> [Work to complete]: The records below are to be output exactly, except for their pictures.

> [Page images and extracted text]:
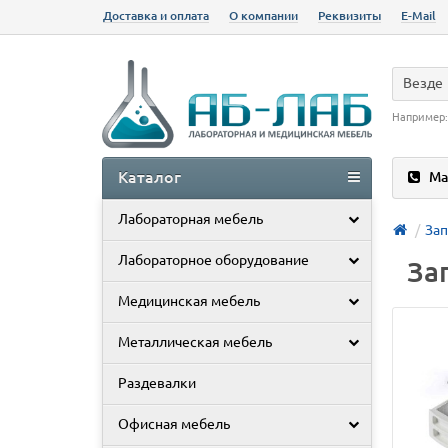
Доставка и оплата
О компании
Реквизиты
E-Mail
Везде
Например
Каталог
Ма
Лабораторная мебель
Зап
Лабораторное оборудование
За
Медицинская мебель
Металлическая мебель
Раздевалки
Офисная мебель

> [Solution]:
Доставка и оплата
О компании
Реквизиты
E-Mail
Везде
Например
Каталог
Ма
Лабораторная мебель
Зап
Лабораторное оборудование
За
Медицинская мебель
Металлическая мебель
Раздевалки
Офисная мебель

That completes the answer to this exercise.